The results showed that the phase separator enabled a considerable reduction in SS, which was reduced in its entirety at this stage, obtaining an efficiency of 100%. In addition, TSS, turbidity, and COD were also reduced when swine wastewater was treated using the mechanical separator. This system allowed considerable reductions in nitrogen (KN, NH₄⁺, and ON), which were obtained mainly in the wetland cells. However, the cations and anions showed different efficiencies in the treatment system, and, in some cases, the final concentrations were even higher than the initial ones, which could be explained by their release from the substrate.

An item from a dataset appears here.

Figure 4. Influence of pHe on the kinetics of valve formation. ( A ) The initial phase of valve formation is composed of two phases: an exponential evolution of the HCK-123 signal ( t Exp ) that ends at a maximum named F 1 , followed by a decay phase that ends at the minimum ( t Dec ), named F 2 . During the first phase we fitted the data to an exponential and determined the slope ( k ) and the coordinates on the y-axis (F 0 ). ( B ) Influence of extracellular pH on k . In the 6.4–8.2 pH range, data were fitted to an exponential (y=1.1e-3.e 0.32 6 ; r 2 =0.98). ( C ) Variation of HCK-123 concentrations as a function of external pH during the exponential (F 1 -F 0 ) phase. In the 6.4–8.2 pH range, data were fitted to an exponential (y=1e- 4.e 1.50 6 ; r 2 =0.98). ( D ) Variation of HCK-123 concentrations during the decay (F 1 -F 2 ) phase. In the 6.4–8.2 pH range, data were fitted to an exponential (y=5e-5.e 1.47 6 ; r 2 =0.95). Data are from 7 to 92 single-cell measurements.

Therefore, it can be established that the integrated slurry treatment system with biofilters (constructed wetlands) is effective in reducing the concentrations of some compounds, thus contributing to a higher-quality treated pig slurry, which can be used for its sustainable agronomic valorization, and, in turn, leads to savings in inorganic fertilizers and irrigation water.